Work to complete:
A) Answer these questions about the golf tournament report below:
(i) What score did Jerry Kelly post to tie for the 36-hole lead?
(ii) What did Retief Goosen shoot in the first round?
(iii) At what time will Fred Couples join Goosen on the tee box?
B) Write what comes next in the golf tournament report below, picking up after its final line.
***** Exercise passage *****
Moving day at the Mitsubishi Electric Championship at Hualalai belonged to Jerry Kelly and Fred Couples.

One started in the afternoon, the other in the morning, but both played their way through a blustery Big Island day into the last and second-to-last Saturday pairings, respectively.

Kelly posted a 5-under 67 to vault into a tie for the 36-hole lead with Darren Clarke, who has been at or near the top of the leaderboard all tournament.

“Man, you strive to be in the last group, that’s what we’re out here for, no doubt,” Kelly said. “I would be very happy to be in the last group playing with those guys and just know what’s happened in front of me already.”


At 13-under par, Kelly and Clarke hold a two-shot lead over Retief Goosen. The South African stood alone atop of the leaderboard following a first-round 62 but said the greens got the best of him Friday — a day on which Goosen required nine more swings to find the clubhouse than he had just one round before.

“As good as the putter was yesterday, (that was) as bad as it was today. Just couldn’t make a thing. Lost sort of my speed on the greens quite badly,” Goosen said. “Yesterday was overcast, so your visual is a little different than today with the sun. Greens just looked quicker to me, and I kept under hitting my pace.”

Couples will join Goosen on the tee box at 1 p.m. after scorching the course Friday at Four Seasons Hualalai to the tune of a 9-under 63 — tied for the second-lowest round of the week.

“(It was) much needed to go fairly low and then it just kept getting better and better,” Couples said. “Today, when I hit it close, I made the putts. … It was a really good round.”
***** Extracted material *****
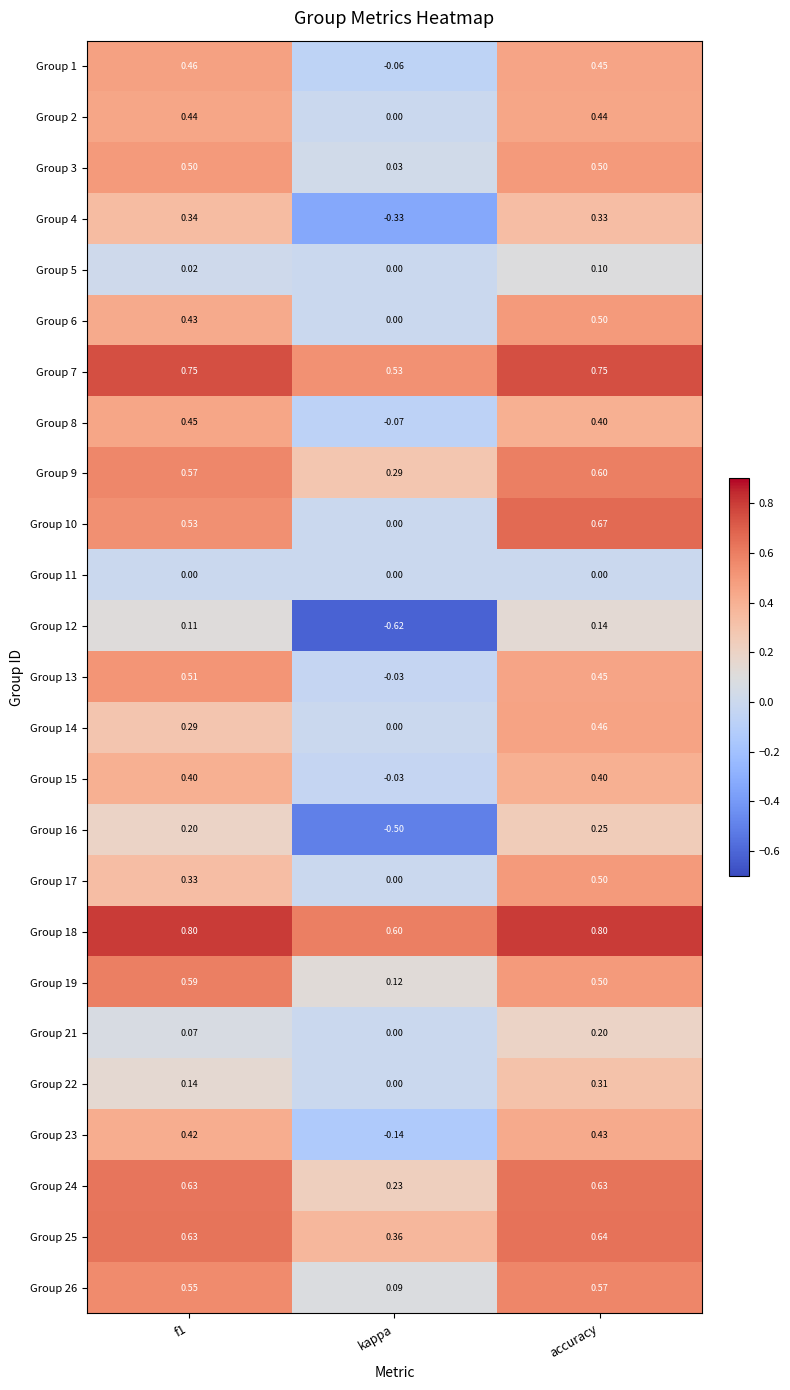

At which label does Group 2 reach its minimum?

kappa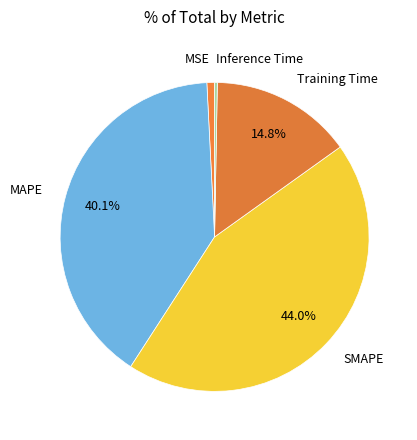

Count the number of slices in the pie.

5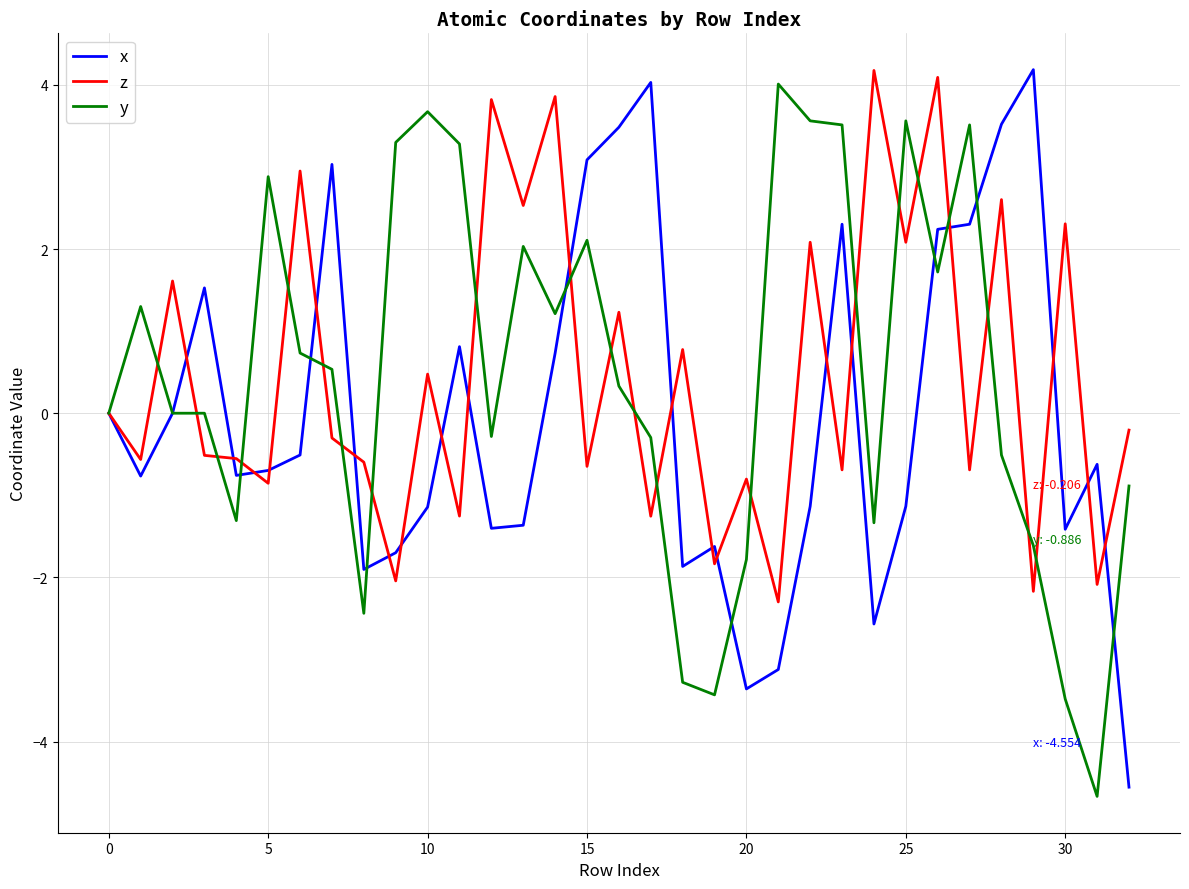

What is the maximum value shown in the chart?

4.2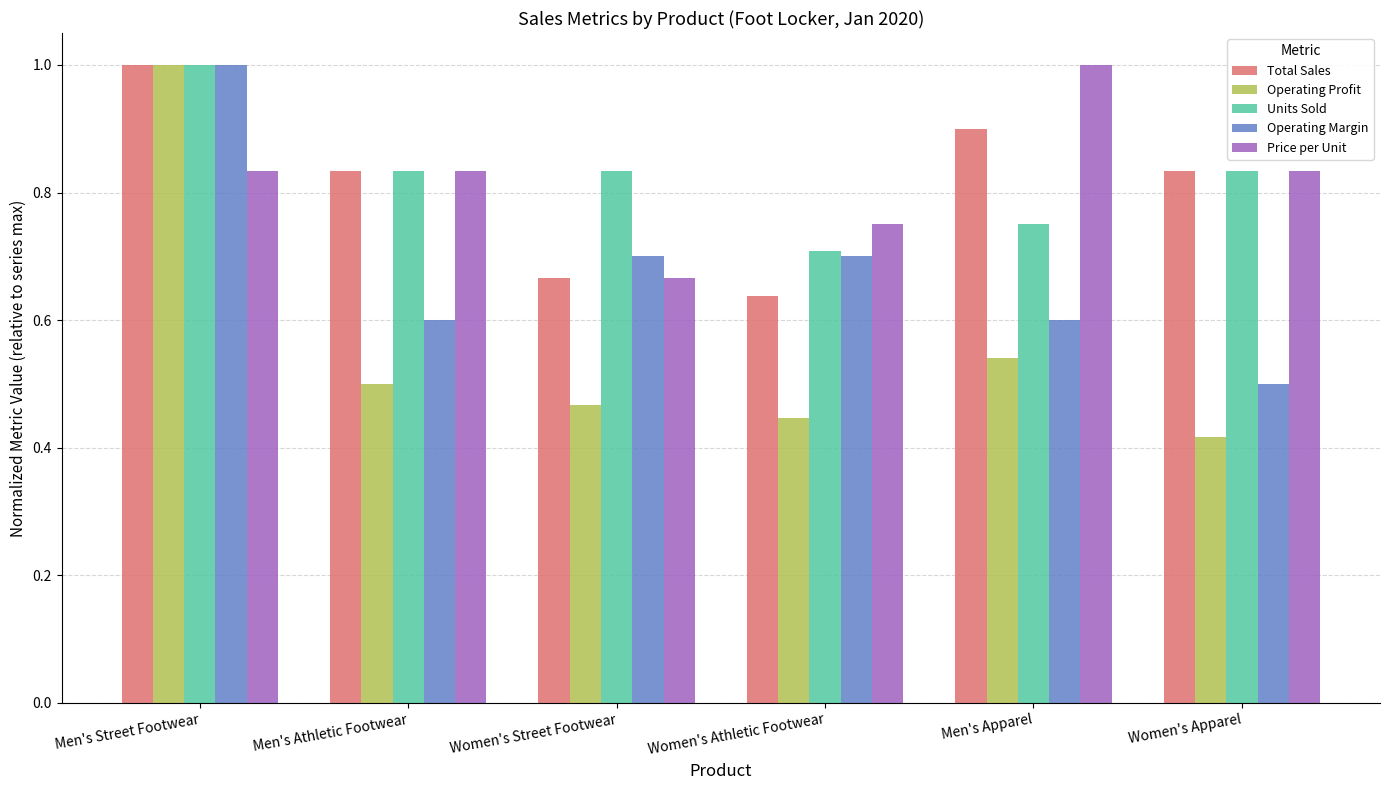

What is the total value across all series at Men's Street Footwear?

4.8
*****
Task results:
A)
(i) A 5-under 67
(ii) A 62
(iii) 1 p.m.

B)
Retief Goosen putts on the 18th hole at the Mitsubishi Electric Championship at Hualala on Friday, Jan. 22, 2021. Big Island Now photo.


Clarke, who rounds out the top four heading into the tournament’s third and final day, has dealt with fewer ups and downs as one of the most consistent players on the course throughout the week. He posted scores of 8-under and 5-under in the first two rounds, respectively.

“I’ve been around long enough, you’ve just got to hang in there,” Clarke said. “When the wind got up a little bit … on the back nine there, it definitely got a lot more tricky, but I don’t mind that. That’s what I’ve been doing down in Abaco for two and a half months.”

Clarke’s comfort level with the wind will offer an advantage Saturday, as easterly winds of 20 to 30 miles per hour with gusts as high as 45 mph are forecast for the Kohala Coast, just north of the golf course at Hualalai.

Ten golfers are within five shots of Clarke’s and Kelly’s lead, and those who navigate a wind that often strengthens and shifts direction later in the day will have the best chance of making a run at the $310,000 first prize. The total purse for the tournament is $1.8 million.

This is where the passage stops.